• **Assignment**
In the passage on cell adhesion and cytokine signaling, say whether each statement agrees with the text, answering yes or no and quoting the deciding words: (a) SCF, GM-CSF, or IL-3 can make CD34+ cells stick to stroma by activating the integrins VLA-4 and VLA-5; (b) contact between hematopoietic stem cells and stroma weakens the growth signal from cytokines; (c) circulating CD34+ cells that don't touch BM stroma are mostly resting cells.
(Reading passage Opens)
There is also an important interaction between cell adhesion and signal transduction pathways activated by cytokines [83]. For instance, SCF, GM-CSF, or IL-3 can increase transiently the adhesiveness of CD34+ cells to stroma through an activation of the integrins VLA-4 and VLA-5 [84, 85]. The contact between hematopoietic stem cells and stroma enhances the proliferative stimulus induced by cytokines [86]. The necessity of integrin activation via adhesion could explain why circulating CD34+ cells without contact to BM stroma are mainly quiescent cells in G0/G1 phase of the cell cycle.
(Reading passage Closes)
(Data extract Opens)
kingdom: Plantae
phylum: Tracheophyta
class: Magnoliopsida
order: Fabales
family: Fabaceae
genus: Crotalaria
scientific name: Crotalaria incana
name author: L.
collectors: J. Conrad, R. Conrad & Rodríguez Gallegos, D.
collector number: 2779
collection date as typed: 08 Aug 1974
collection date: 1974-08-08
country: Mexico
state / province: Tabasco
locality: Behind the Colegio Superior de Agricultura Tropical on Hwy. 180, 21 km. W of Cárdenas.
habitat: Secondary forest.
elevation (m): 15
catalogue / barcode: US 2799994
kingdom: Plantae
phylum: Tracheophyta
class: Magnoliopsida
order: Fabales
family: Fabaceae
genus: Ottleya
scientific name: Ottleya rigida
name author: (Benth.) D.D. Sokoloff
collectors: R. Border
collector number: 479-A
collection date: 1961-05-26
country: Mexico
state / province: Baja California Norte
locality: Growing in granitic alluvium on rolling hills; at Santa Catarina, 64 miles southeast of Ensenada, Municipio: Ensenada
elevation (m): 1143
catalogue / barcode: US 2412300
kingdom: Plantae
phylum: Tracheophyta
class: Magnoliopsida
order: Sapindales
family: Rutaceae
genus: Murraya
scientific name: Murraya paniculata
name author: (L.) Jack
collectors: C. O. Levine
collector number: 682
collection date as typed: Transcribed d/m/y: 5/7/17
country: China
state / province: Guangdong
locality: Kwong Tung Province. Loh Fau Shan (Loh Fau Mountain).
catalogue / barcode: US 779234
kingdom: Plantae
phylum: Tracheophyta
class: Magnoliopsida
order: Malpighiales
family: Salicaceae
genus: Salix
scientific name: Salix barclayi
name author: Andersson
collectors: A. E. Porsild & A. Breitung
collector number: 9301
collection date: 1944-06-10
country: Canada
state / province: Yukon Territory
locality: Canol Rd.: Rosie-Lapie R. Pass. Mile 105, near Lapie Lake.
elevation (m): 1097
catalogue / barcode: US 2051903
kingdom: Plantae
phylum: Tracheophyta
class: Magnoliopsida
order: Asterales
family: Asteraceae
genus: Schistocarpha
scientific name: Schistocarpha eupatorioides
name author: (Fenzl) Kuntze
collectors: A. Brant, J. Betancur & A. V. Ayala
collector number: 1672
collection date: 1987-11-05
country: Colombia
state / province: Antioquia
(Data extract Closes)
• **Finished task**
(a) Yes: "SCF, GM-CSF, or IL-3 can increase transiently the adhesiveness of CD34+ cells to stroma through an activation of the integrins VLA-4 and VLA-5"
(b) No: "The contact between hematopoietic stem cells and stroma enhances the proliferative stimulus induced by cytokines"
(c) Yes: "circulating CD34+ cells without contact to BM stroma are mainly quiescent cells in G0/G1 phase of the cell cycle"